Baxter went insane with rage. He ran stiffly to the point on the wall directly above that gas lamp. As he ran, he lit a stick of dynamite. He noted, without even thinking, that the fuse had perhaps one minute to burn on the main charge. If he’d thought, he would never have done what he did; it made no sense.
For the first time, Baxter reared up above the wall, his black butler’s uniform blending with the night sky behind him, only his face visible, floating like a ball of Saint Elmo’s fire. Policemen drew revolvers and fired, but none seemed to be able to hit Baxter.
Baxter held the sizzling explosive at arm’s length, pointing at the group in the gaslight: Cleo, Herkimer, Listerdale, the patrolman, and Hand.
Baxter’s face was opening and closing like a blacksmith’s bellows, and he was yelling something, over and over. “The sentence is death!” he cried. “The sentence is death!” And he threw the dynamite with all his might at the middle of the circle of lamplight.

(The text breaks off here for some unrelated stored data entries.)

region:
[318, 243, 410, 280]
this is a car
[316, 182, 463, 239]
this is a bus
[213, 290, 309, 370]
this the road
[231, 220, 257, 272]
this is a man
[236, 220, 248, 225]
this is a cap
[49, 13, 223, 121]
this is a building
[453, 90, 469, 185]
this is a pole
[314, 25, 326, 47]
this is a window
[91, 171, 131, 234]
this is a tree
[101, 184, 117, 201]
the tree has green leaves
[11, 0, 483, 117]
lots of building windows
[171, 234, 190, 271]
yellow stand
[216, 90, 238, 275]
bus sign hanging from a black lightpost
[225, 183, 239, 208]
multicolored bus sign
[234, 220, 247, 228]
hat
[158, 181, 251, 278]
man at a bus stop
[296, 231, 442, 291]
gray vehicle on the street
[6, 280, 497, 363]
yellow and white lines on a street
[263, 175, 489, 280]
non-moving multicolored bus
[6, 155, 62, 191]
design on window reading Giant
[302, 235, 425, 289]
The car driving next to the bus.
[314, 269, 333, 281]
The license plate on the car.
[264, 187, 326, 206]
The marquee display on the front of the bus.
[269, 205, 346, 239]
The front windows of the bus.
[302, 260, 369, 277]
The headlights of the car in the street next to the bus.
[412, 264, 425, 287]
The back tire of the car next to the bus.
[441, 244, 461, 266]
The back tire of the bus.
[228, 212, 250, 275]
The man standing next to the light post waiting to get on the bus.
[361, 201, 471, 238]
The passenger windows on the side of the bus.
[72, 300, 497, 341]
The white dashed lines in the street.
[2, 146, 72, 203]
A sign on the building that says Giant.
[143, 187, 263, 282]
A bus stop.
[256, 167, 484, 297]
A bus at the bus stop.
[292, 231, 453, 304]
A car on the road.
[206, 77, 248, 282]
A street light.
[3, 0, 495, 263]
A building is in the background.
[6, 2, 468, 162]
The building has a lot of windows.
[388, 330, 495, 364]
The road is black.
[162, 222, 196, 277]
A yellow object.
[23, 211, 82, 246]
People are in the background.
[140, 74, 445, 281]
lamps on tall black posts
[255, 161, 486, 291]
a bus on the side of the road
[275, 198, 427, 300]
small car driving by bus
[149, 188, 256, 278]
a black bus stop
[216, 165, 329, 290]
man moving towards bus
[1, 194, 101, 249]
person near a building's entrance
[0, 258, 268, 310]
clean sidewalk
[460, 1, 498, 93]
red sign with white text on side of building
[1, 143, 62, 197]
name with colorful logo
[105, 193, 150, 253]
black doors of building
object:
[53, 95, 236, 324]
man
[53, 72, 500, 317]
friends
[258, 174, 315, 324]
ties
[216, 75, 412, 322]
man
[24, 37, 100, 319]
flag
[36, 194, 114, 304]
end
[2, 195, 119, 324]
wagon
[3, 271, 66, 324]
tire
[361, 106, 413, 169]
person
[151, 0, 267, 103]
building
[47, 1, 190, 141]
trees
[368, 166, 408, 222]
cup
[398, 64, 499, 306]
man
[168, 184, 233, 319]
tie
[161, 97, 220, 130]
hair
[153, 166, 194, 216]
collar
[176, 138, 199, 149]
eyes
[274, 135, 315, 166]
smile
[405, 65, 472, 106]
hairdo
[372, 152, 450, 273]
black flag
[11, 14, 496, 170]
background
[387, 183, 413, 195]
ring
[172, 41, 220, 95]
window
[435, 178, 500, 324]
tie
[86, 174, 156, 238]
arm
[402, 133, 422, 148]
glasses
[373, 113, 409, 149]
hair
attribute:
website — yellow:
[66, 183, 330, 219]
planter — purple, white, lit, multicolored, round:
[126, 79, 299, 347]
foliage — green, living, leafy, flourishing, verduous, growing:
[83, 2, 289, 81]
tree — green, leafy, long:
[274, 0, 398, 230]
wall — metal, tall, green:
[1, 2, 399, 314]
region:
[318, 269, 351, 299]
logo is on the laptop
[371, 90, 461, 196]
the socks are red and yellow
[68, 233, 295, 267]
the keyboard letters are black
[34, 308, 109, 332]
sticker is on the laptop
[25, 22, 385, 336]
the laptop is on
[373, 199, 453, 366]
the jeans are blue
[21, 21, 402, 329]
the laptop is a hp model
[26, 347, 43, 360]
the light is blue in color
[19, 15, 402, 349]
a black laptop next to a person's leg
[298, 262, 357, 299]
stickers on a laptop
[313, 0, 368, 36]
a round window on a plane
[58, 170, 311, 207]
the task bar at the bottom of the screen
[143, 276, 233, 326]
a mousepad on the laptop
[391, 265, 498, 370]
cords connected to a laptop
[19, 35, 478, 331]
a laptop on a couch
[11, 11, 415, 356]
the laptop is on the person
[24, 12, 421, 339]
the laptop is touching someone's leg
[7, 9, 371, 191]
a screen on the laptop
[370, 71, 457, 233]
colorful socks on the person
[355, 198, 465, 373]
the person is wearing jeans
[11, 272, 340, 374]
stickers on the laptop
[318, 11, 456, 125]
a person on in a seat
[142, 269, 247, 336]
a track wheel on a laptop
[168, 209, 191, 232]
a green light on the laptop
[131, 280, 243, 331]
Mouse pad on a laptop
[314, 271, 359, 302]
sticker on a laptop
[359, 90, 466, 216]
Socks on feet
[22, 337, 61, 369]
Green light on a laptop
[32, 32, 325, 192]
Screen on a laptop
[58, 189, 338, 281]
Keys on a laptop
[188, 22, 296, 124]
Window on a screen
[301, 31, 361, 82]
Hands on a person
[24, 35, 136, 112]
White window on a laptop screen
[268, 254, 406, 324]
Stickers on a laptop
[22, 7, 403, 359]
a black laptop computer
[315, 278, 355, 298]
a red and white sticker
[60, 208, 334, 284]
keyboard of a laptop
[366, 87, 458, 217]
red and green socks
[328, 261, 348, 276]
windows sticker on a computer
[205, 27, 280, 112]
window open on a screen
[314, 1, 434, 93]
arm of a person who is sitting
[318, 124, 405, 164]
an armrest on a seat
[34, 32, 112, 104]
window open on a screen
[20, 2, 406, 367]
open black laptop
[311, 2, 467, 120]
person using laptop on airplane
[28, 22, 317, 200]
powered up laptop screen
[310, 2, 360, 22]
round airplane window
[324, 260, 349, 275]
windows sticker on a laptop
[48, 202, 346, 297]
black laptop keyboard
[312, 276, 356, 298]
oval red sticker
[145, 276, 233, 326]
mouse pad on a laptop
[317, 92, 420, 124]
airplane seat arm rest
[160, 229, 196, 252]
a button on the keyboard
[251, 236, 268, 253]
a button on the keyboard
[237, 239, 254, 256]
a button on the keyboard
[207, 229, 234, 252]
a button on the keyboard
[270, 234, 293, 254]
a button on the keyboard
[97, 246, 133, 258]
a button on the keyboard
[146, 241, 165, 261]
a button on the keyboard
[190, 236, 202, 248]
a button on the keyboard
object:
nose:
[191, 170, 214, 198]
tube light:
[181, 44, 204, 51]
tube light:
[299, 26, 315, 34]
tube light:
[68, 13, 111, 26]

No one would ever know why, once the group under the lamp had scattered and the dynamite lay on the pavement, T. Avery Hand tore loose from the grip of the policeman who held him, and ran forward to pick it up.
Those who saw him later said he raised his arm as if to throw it. But throw it where? He couldn’t be expected to throw it hard enough to get it back up to Baxter. And if he wanted to throw it away for safety’s sake—well, he could have been much safer if he’d just kept running clear.
Perhaps he didn’t think of that. Perhaps he didn’t think of anything. Perhaps he knew Cleo was watching.
In any event, he did run forward, and he did pick it up, and he did raise his arm as if to throw it, and that was the instant it went off. Between shock and loss of blood, Hand was dead within half a minute.
But while all this was going on, Muldoon had dragged himself out of the water and gone to work on the fuse. Because Muldoon hadn’t been badly stunned when he landed on his head. Lord knew, he had sustained worse blows in the course of the investigation. He had been about to rise when Baxter kicked him into the water.